In your copy, leave out the pictures and reproduce the listing below exactly.

++++++++++

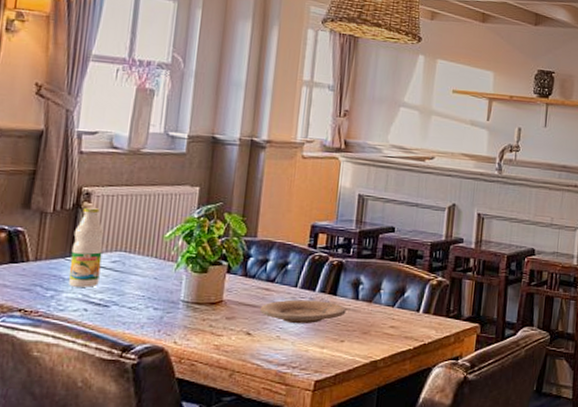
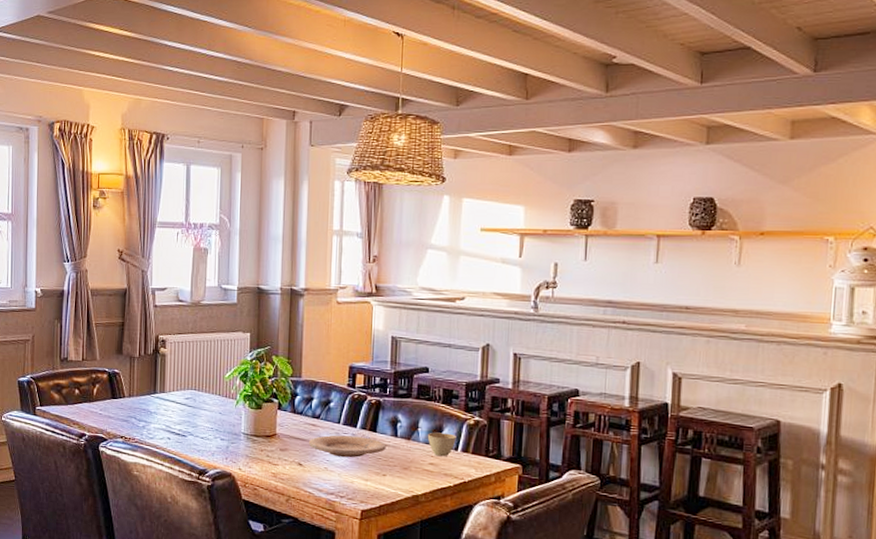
bottle: present [69,207,104,287] -> none [154,353,178,420]
cup: none [389,294,419,319] -> present [427,432,456,457]

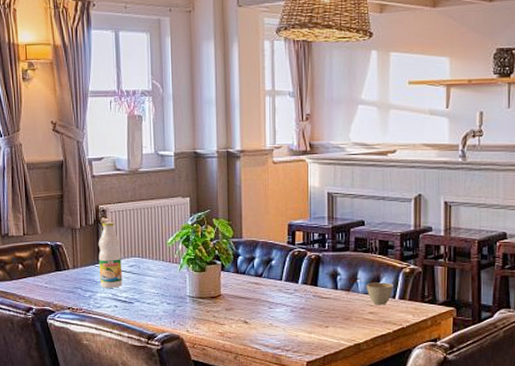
bottle: none [154,353,178,420] -> present [98,222,122,288]
plate: present [308,435,386,458] -> none [252,291,327,313]

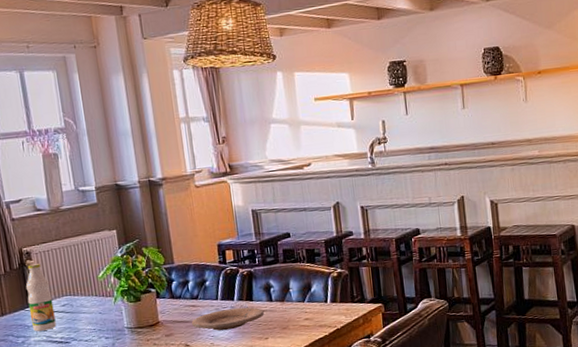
plate: none [252,291,327,313] -> present [191,307,264,331]
cup: present [366,282,393,305] -> none [298,288,325,311]

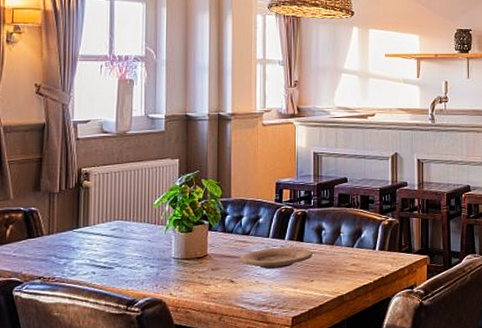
bottle: present [25,263,57,332] -> none [77,185,103,254]

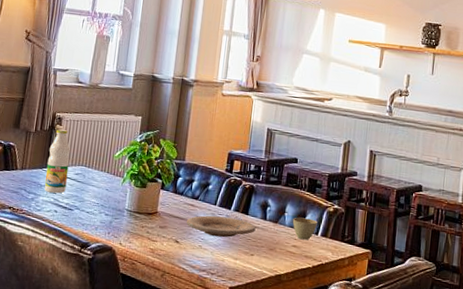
bottle: none [77,185,103,254] -> present [44,129,70,194]
cup: none [349,235,374,257] -> present [292,217,318,240]

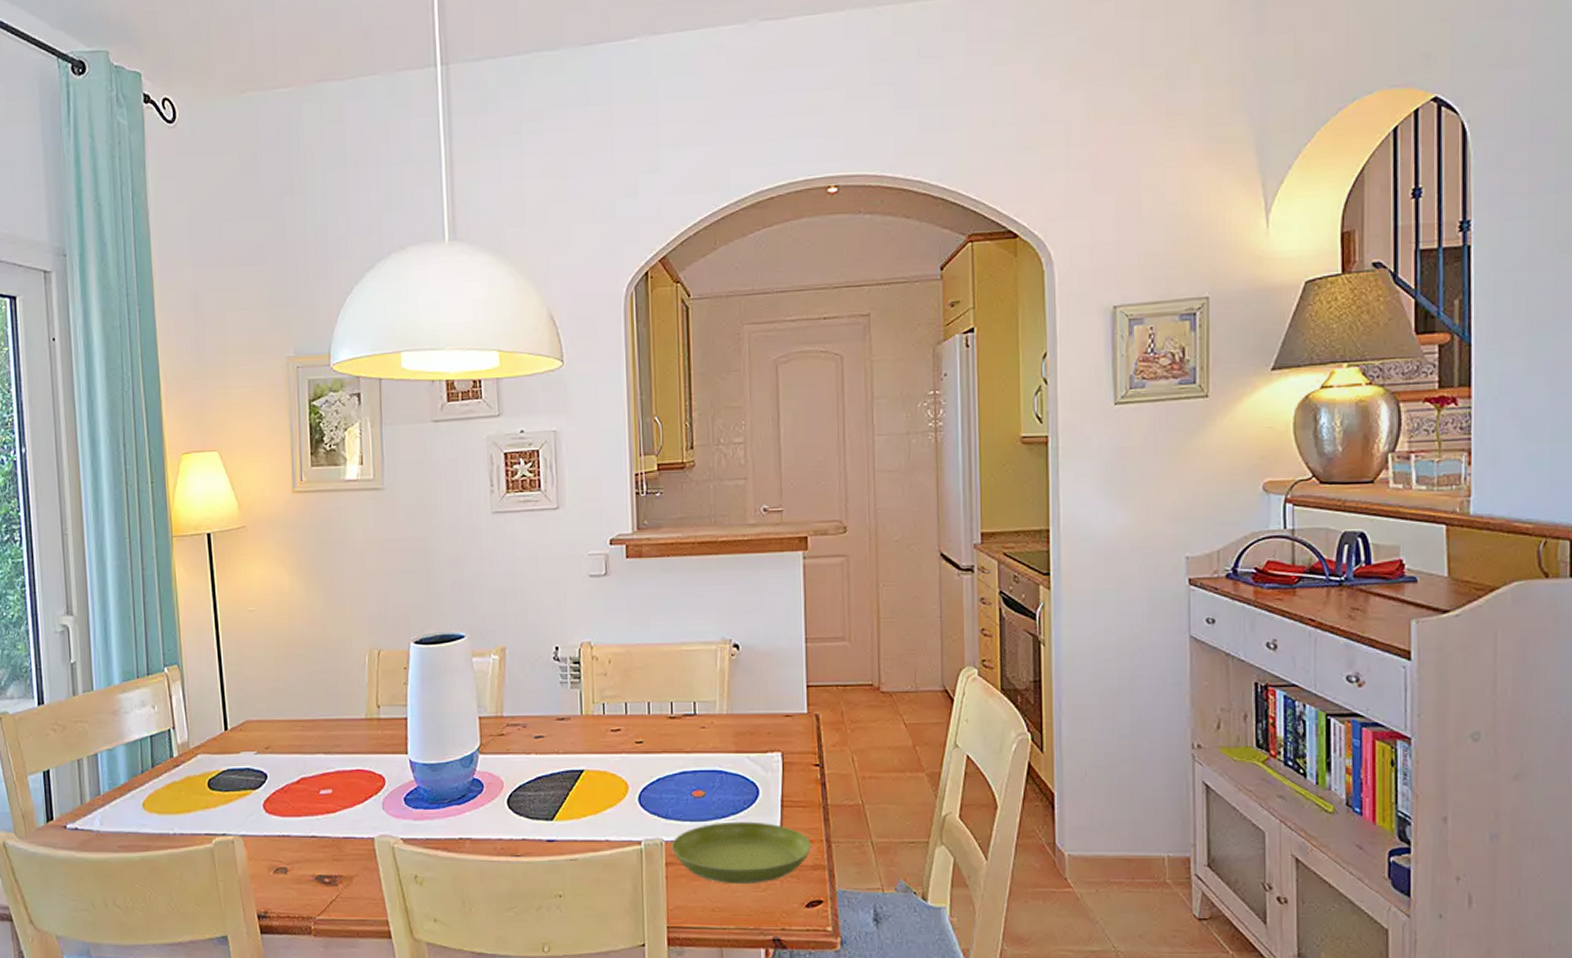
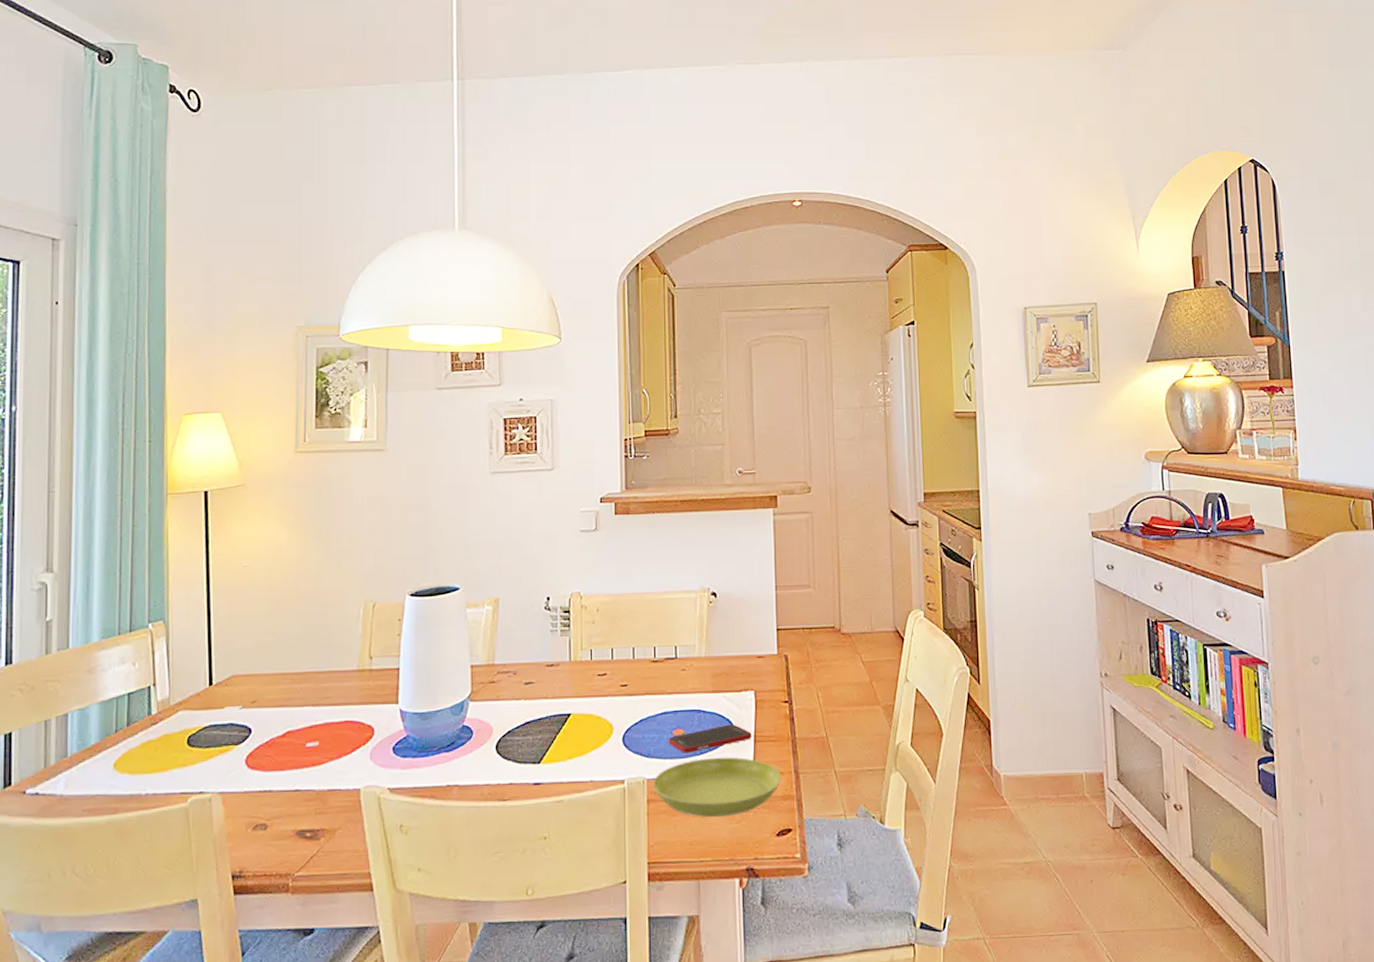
cell phone: none [688,787,779,816] -> present [668,724,752,753]

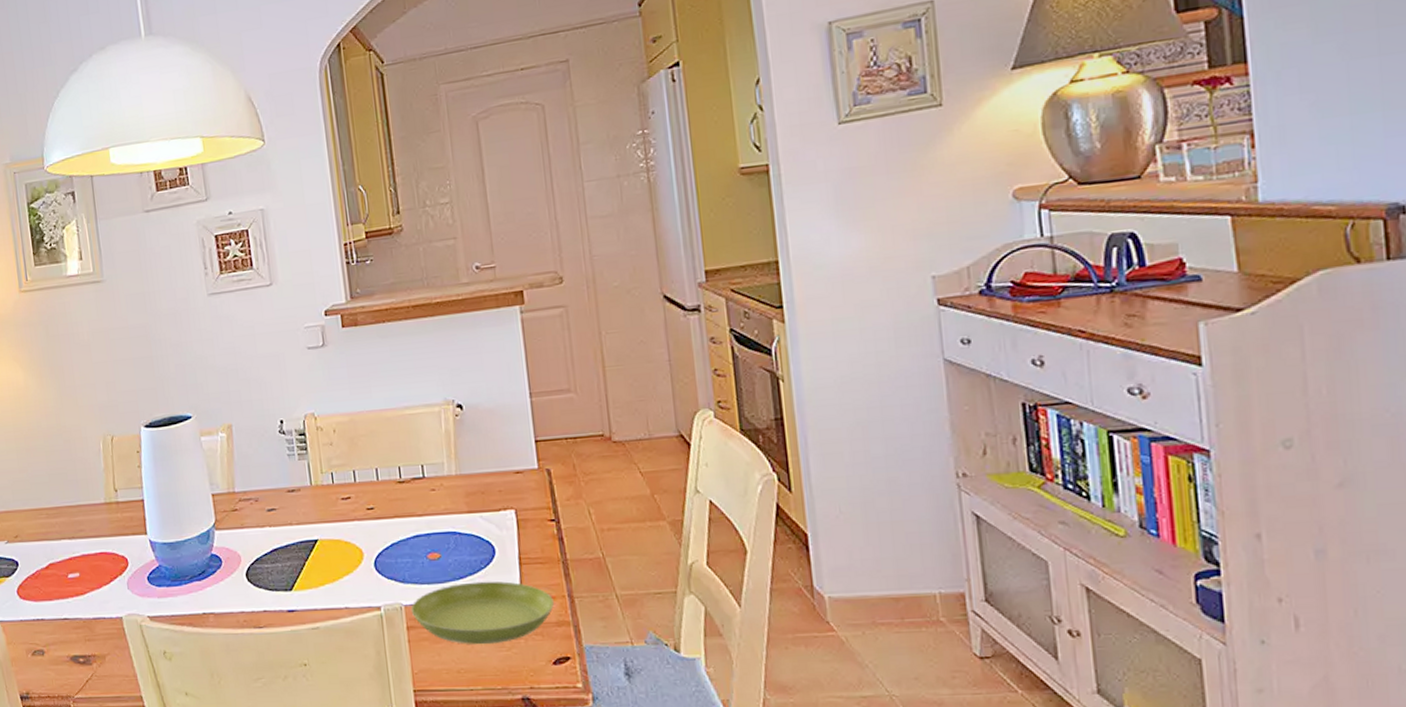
cell phone: present [668,724,752,753] -> none [423,546,516,578]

++++++++++

Answer box -
bottle: present [69,207,104,287] -> none [154,353,178,420]
cup: none [389,294,419,319] -> present [427,432,456,457]

bottle: none [154,353,178,420] -> present [98,222,122,288]
plate: present [308,435,386,458] -> none [252,291,327,313]

plate: none [252,291,327,313] -> present [191,307,264,331]
cup: present [366,282,393,305] -> none [298,288,325,311]

bottle: present [25,263,57,332] -> none [77,185,103,254]

bottle: none [77,185,103,254] -> present [44,129,70,194]
cup: none [349,235,374,257] -> present [292,217,318,240]

cell phone: none [688,787,779,816] -> present [668,724,752,753]

cell phone: present [668,724,752,753] -> none [423,546,516,578]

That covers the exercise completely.